Pam's House Blend is reporting that Joe Solmonese will be leaving as head of the Human Rights Campaign in December. An anonymous source says he'll announce his departure this Tuesday. If it's true, he'll be leaving several months before his contract expires in March 2012, according to Metro Weekly.
A good many gay intellectuals regard the HRC as the Halliburton of gay rights – a cog in the "non-profit industrial complex," monopolizing gay politics by dint of its fabulous piles of money and establishment connections.

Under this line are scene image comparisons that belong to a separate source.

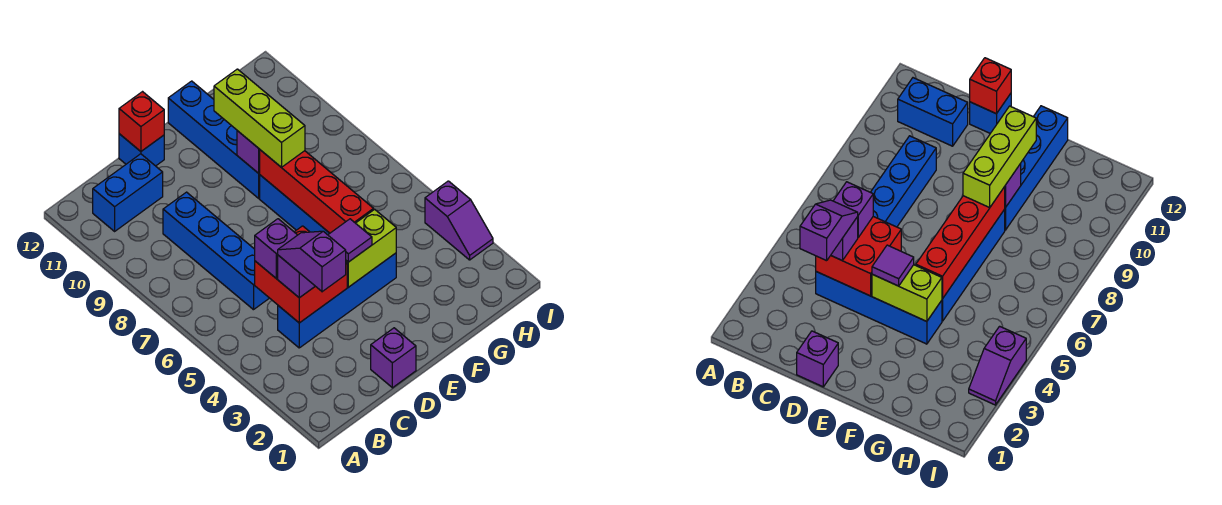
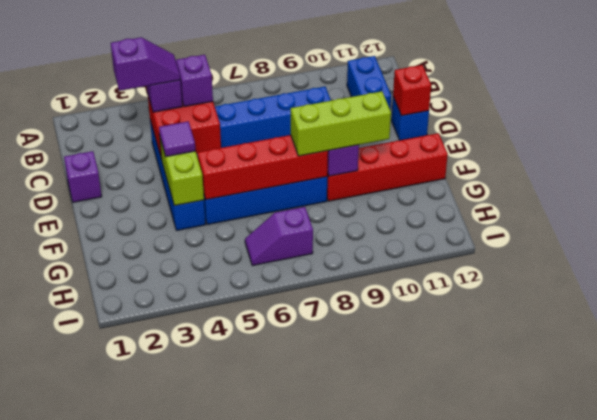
blue brick F9:F12 level 1 -> red brick F9:F12 level 1
purple slope I3:I4 level 1 top 4 -> purple slope H6:H7 level 1 top 7

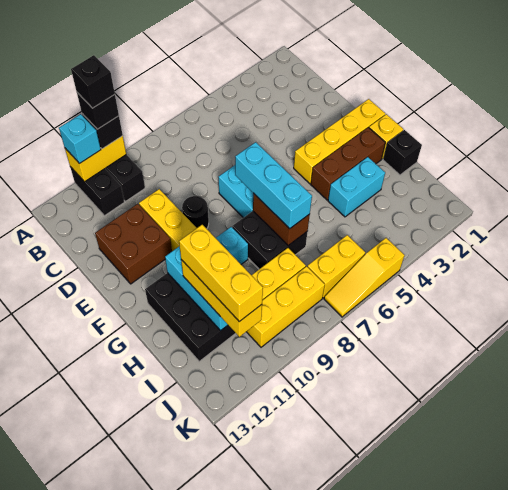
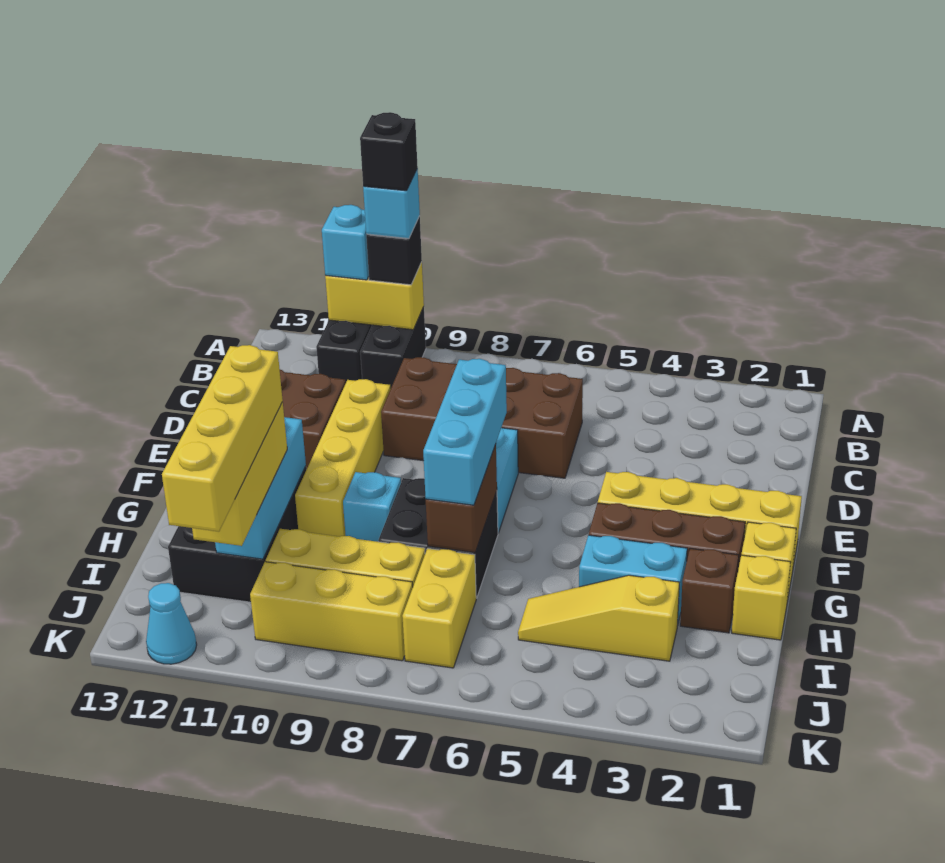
black brick A10 level 4 -> cyan brick A10 level 4
none -> brown brick C6:D9 level 1
black round brick E9 level 1 -> none
black brick H1 level 1 -> yellow brick H1 level 1
none -> brown brick H2 level 1
yellow brick H11:J11 level 4 -> yellow brick H11:K11 level 4
yellow brick J6:J7 level 1 -> yellow brick I7:J7 level 1
yellow slope K5:K7 level 1 top 5 -> yellow slope I3:I5 level 1 top 3
none -> cyan cone K12 level 1

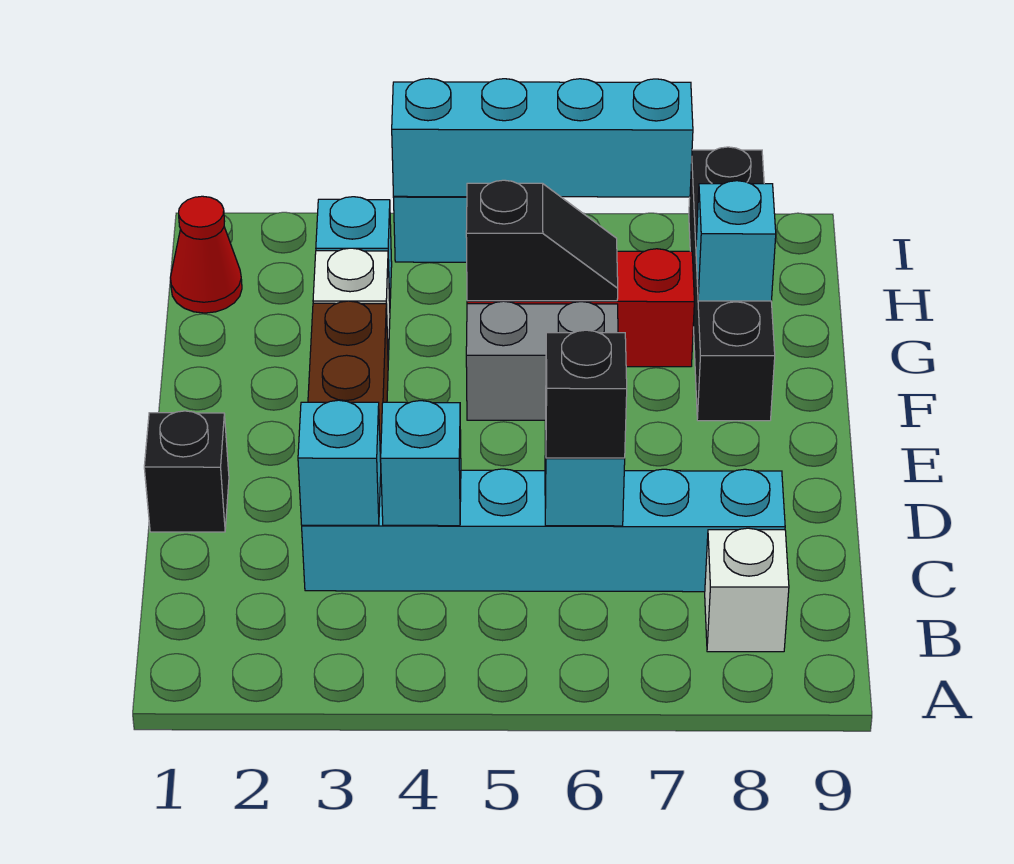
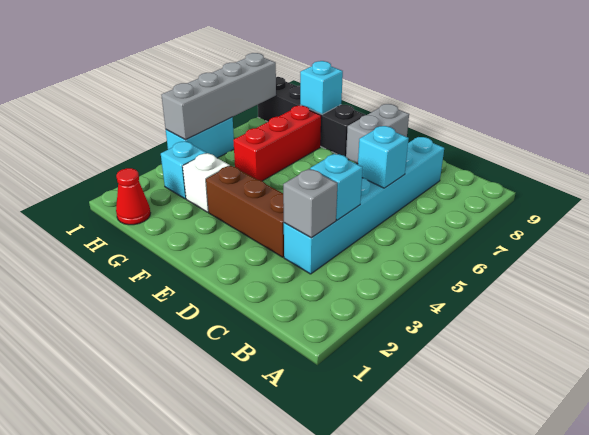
white brick B8 level 1 -> none
cyan brick C3 level 2 -> grey brick C3 level 2
black brick C6 level 3 -> none
black brick D1 level 1 -> none
grey brick F5:F6 level 1 -> grey brick E8:E9 level 1
black slope G5:G6 level 2 top 5 -> none
cyan brick I4:I7 level 2 -> grey brick I4:I7 level 2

Calling for Solmonese's resignation has been a common refrain. In late 2009, he was attacked for urging the LGBT community to be patient with President Obama – to give him the benefit of the doubt until his last day in 2017. Pam demanded Solmonese resign because of this alleged pandering to the political class and his slowness in getting the Defense of Marriage Act and Don't Ask, Don't Tell repealed. Andrew Sullivan said much the same thing in an angry interview. (Sullivan, a conservative, has called HRC "a patronage wing of the Democratic party.")
But now it looks like that patience has paid off – well, sorta. DOMA is very slowly withering (though its death is by no means assured and Obama's waffling is appalling). Don't Ask, Don't Tell has been finally, if fitfully, revoked. Gay marriage is increasingly becoming a fact. Critics were right to be steamed about the inching progress, but perhaps Solmonese was right, too, when he said, "Whatever you think of the Administration's first nine months, you don't pass laws by sitting out. You pass laws by sitting at the table."
Still, the HRC has been marked by an over-willingness to compromise. To take one example: In a conference after the 2004 elections, before Solmonese became head, one HRC official suggested "the group would consider supporting President Bush's efforts to privatize Social Security partly in exchange for the right of gay partners to receive benefits under the program." It was all part of an effort to make gay rights more palatable to Washington. And during Solmonese's tenure, the HRC backed a federal law to ban workplace discrimination against gays and lesbians – but not transgendered and transexual people.
Assuming the rumors of Solmonese's resignation are not greatly exaggerated, Pam asks if his departure will mean a new era for the HRC. We'll see.